Untuk PNBP, kontribusi terbesar adalah melalui pembayaran iuran produksi (royalti), yang hingga saat ini tarifnya berbeda bagi pemegang PKP2B dan IUP.
Tarif royalti pemegang PKP2B (generasi 1, 2, dan 3) sebesar 13.5 persen, sedangkan bagi pemegang IUP tarifnya bervariasi yakni 3 persen, 5 persen, dan 7 persen tergantung dari kualitas (kalori) batubara yang diproduksi. Karena itu terdapat disparitas pengenaan tarif royalti yang menyebabkan ketidaksetaraan antara pemegang IUP dan PKP2B.

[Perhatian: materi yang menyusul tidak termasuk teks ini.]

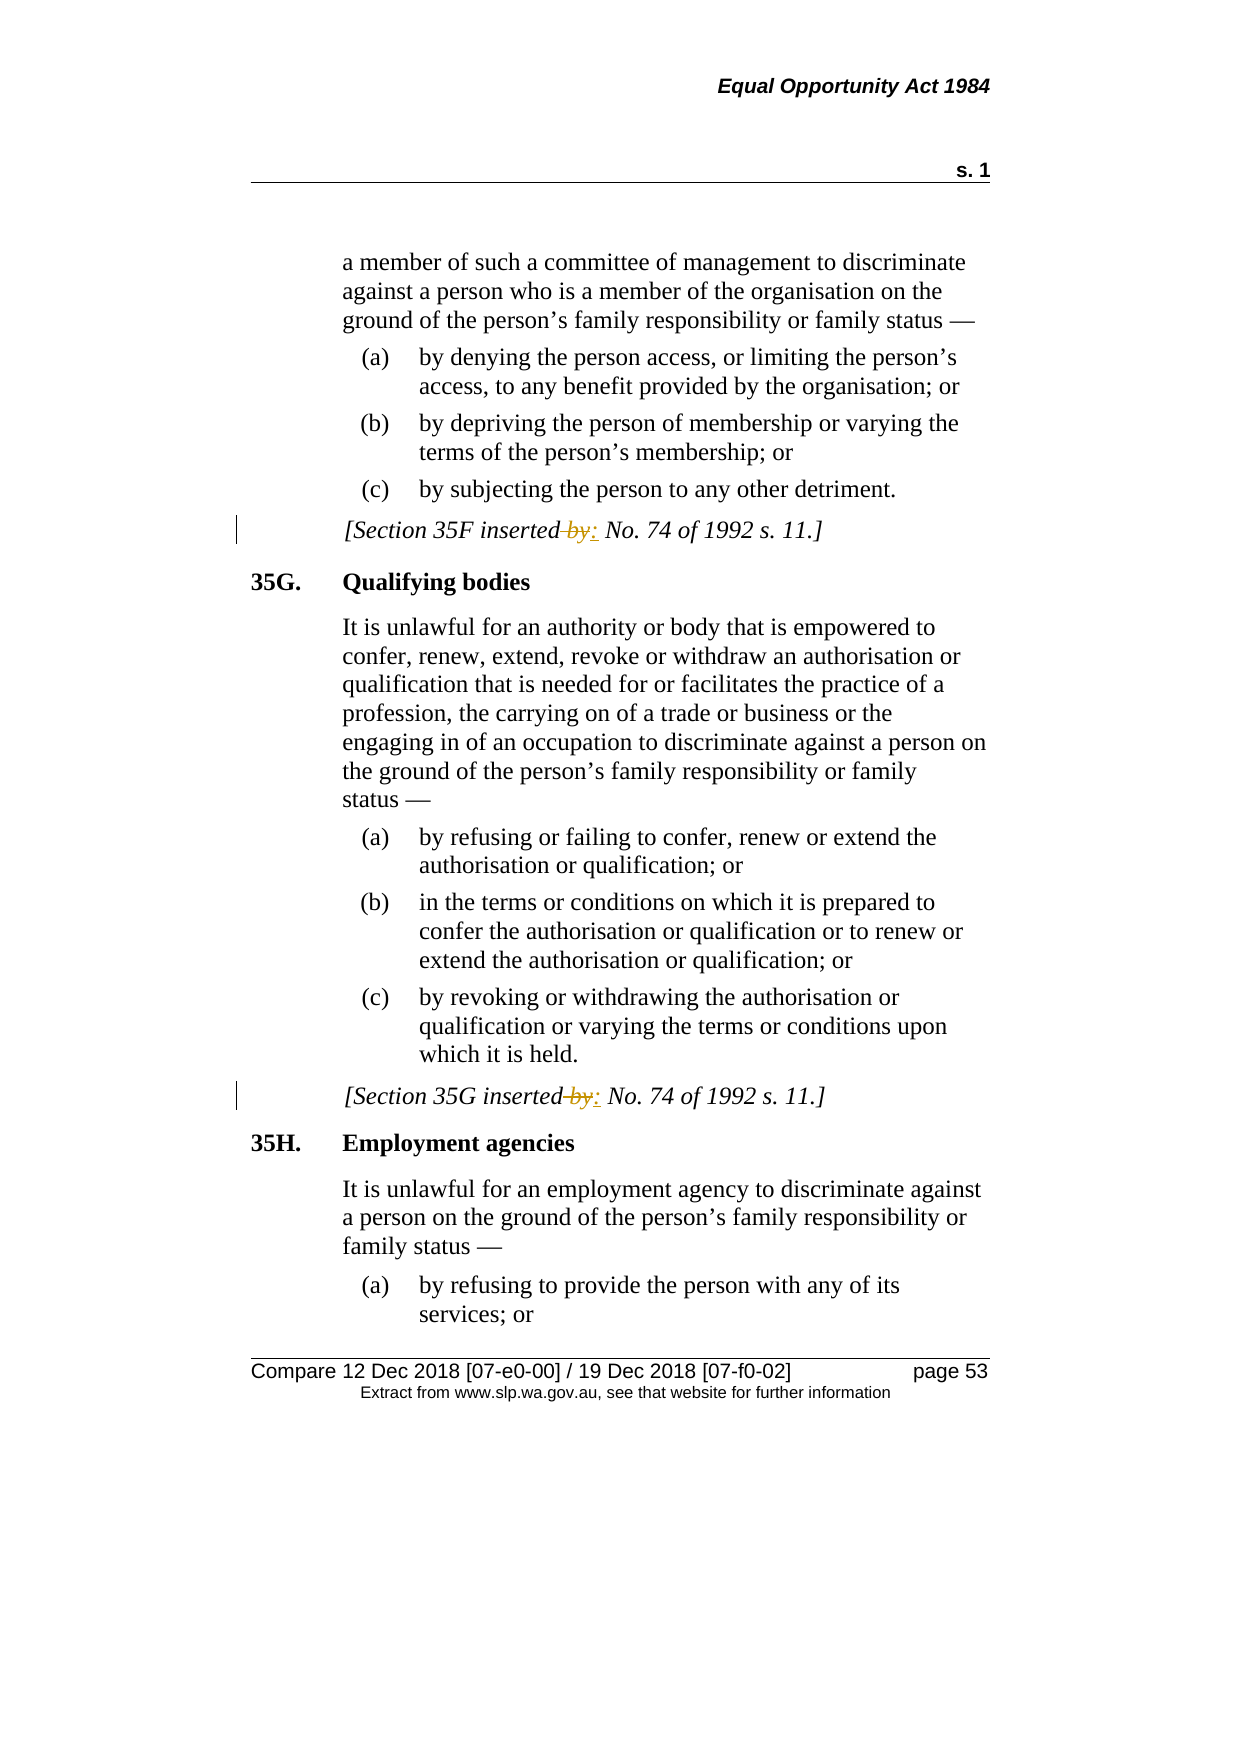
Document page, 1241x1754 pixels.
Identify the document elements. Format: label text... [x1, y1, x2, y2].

text (b) in the terms or conditions on which it is prepared to confer the authorisation or qualification or to renew or extend the authorisation or qualification; or [251, 887, 990, 974]
text [Section 35G inserted No. 74 of 1992 s. 11.] [251, 1081, 990, 1109]
text (a) by denying the person access, or limiting the person’s access, to any benefit provided by the organisation; or [251, 342, 990, 399]
text (c) by revoking or withdrawing the authorisation or qualification or varying the terms or conditions upon which it is held. [251, 982, 990, 1068]
subtitle 35H. Employment agencies [251, 1128, 990, 1157]
text (b) by depriving the person of membership or varying the terms of the person’s membership; or [251, 408, 990, 465]
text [251, 247, 990, 334]
text (c) by subjecting the person to any other detriment. [251, 474, 990, 502]
text (a) by refusing or failing to confer, renew or extend the authorisation or qualification; or [251, 822, 990, 879]
text It is unlawful for an employment agency to discriminate against a person on the ground of the person’s family responsibility or family status — [251, 1174, 990, 1260]
text [Section 35F inserted No. 74 of 1992 s. 11.] [251, 515, 990, 544]
text (a) by refusing to provide the person with any of its services; or [251, 1270, 990, 1328]
subtitle 35G. Qualifying bodies [251, 567, 990, 595]
text It is unlawful for an authority or body that is empowered to confer, renew, extend, revoke or withdraw an authorisation or qualification that is needed for or facilitates the practice of a profession, the carrying on of a trade or business or the engaging in of an occupation to discriminate against a person on the ground of the person’s family responsibility or family status — [251, 612, 990, 813]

Dalam rancangan peraturan pemerintah (RPP) yang tengah disusun, kata dia, nantinya akan diatur antara lain tarif royalti atau Dana Hasil Pertambangan Batubara (DHPB) untuk pemegang IUP Khusus Operasi Produksi (IUPK OP) yang merupakan kelanjutan izin dari rezim PKP2B.
Namun, Hendra belum mengetahui berapa besaran tarif baru yang akan ditetapkan pemerintah. Ia hanya mengatakan bahwa APBI memahami tujuan pemerintah menaikkan tarif royalti baru bara.

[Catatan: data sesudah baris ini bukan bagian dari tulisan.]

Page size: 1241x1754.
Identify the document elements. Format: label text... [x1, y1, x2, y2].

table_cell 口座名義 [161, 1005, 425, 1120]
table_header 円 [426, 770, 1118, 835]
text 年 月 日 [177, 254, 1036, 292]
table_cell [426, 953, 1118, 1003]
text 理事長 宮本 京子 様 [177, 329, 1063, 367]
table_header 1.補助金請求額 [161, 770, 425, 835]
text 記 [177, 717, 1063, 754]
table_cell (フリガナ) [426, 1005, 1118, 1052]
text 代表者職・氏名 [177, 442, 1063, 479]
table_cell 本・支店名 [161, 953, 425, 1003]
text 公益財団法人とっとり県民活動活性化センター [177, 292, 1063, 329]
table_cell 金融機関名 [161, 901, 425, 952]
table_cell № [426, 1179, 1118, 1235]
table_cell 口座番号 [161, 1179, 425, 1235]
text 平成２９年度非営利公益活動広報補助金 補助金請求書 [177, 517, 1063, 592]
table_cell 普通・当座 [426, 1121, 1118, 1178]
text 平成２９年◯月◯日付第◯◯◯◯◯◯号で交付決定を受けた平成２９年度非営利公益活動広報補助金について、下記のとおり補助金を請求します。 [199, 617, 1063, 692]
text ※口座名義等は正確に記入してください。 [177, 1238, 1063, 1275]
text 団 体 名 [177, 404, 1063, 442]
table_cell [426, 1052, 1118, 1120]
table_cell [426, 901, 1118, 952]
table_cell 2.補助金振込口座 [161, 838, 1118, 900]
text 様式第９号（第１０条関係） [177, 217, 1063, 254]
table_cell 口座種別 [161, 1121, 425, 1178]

"Pada prinsipnya tidak keberatan. Namun, hendaknya kenaikan tarif tersebut tidak terlalu membebani, atau masih dalam batas kemampuan perusahaan, mengingat outlook batubara kedepannya akan semakin berat," tuturnya.
Kendati demikian, belakangan muncul usulan bahwa tarif royalti bagi pemegang IUPK OP adalah sebesar 24 persen dan berlaku bagi batubara yang diekspor. Sedangkan batubara yang dijual ke domestik tarif royaltinya 14 persen dan terkena Pajak Pertambahan Nilai (PPN) 10 persen.
"Kabarnya rencana pemerintah menaikkan tarif royalti yang sangat tinggi tersebut untuk mengkompensasi dampak penetapan batu bara sebagai barang kena pajak (BKP) di dalam UU Cipta Kerja," terangnya.
Sebagai informasi, pada dasarnya royalti atau DHPB adalah beban yang ditanggung perusahaan batu bara atas hasil produksinya. Ini berbeda dengan beban PPN sebesar 10 persen atas penjualan batu bara domestik baru yang dipungut penjualan (produsen) kepada pembeli.
Menurut Hendra, perlu pertimbangan matang jika pemerintah memutuskan untuk memisahkan pengenaan tarif royalti antara penjualan domestik dan ekspor. Hingga saat ini pasar domestik batu bara, termasuk untuk keperluan hilirisasi masih jauh lebih kecil dibandingkan pasar ekspor.
Sehingga untuk kepentingan penerimaan negara dan devisa, ekspor bisa terus dimaksimalkan tanpa mengorbankan semangat pengembangan hilirisasi batubara.
Royalti terlalu tinggi sebabkan batu bara tak ekonomis
Selain itu, ia juga mengingatkan bahwa pemegang IUPK OP yang disasar dalam kebijakan ini merupakan perusahaan pertambangan yang telah beroperasi lebih dari 20 tahun dan bahkan ada yang hampir 30 tahun.
Dengan jangka waktu tersebut, karakteristik tambang perusahaan pemegang IUPK OP kurang menguntungkan. Pertama, lantaran lokasi sebaran cadangan batu bara mulai terbatas, sehingga makin sulit memilih lokasi penambangan yang ekonomis.
Kedua, letak cadangan batu bara yang lebih dalam dan lebih jauh, sehingga semakin lama akan semakin besar biaya untuk mengambil batu bara. Terakhir, letak lokasi pembuangan lapisan tanah penutup juga semakin jauh, sehingga perlu biaya yang makin besar agar bisa menyingkap lapisan batubara.
Dus, biaya produksi yang harus dikeluarkan akan terus meningkat dari waktu ke waktu. Padahal, dari sisi harga jual, tidak ada hubungannya dengan biaya produksi, tapi mengikuti pergerakan indeks harga global dan indeks harga yang ditetapkan pemerintah. Dengan kata lain, risiko berusaha yang ditanggung oleh pemegang IUPK OP amat tinggi.
Tingginya tarif royalti berarti mengakibatkan besarnya biaya produksi, sehingga cadangan batu bara yang masih berada di lapisan bawah menjadi tidak ekonomis lagi.
Selain itu, proyek hilirisasi batubara yang investasinya mahal dan jangka panjang dikhawatirkan bisa terganggu oleh kemungkinan kurangnya pasokan. Dampak lain dari tingginya tarif royalti akan menyebabkan cadangan batu bara ekonomis akan menurun.
"Hal ini cukup serius dampaknya karena kalau cadangan ekonomis menurun maka umur tambang juga bisa lebih pendek yang mana akibatnya pasokan batu bara untuk keperluan pembangkit listrik dalam negeri di masa datang juga bisa terancam keberlanjutannya," imbuhnya.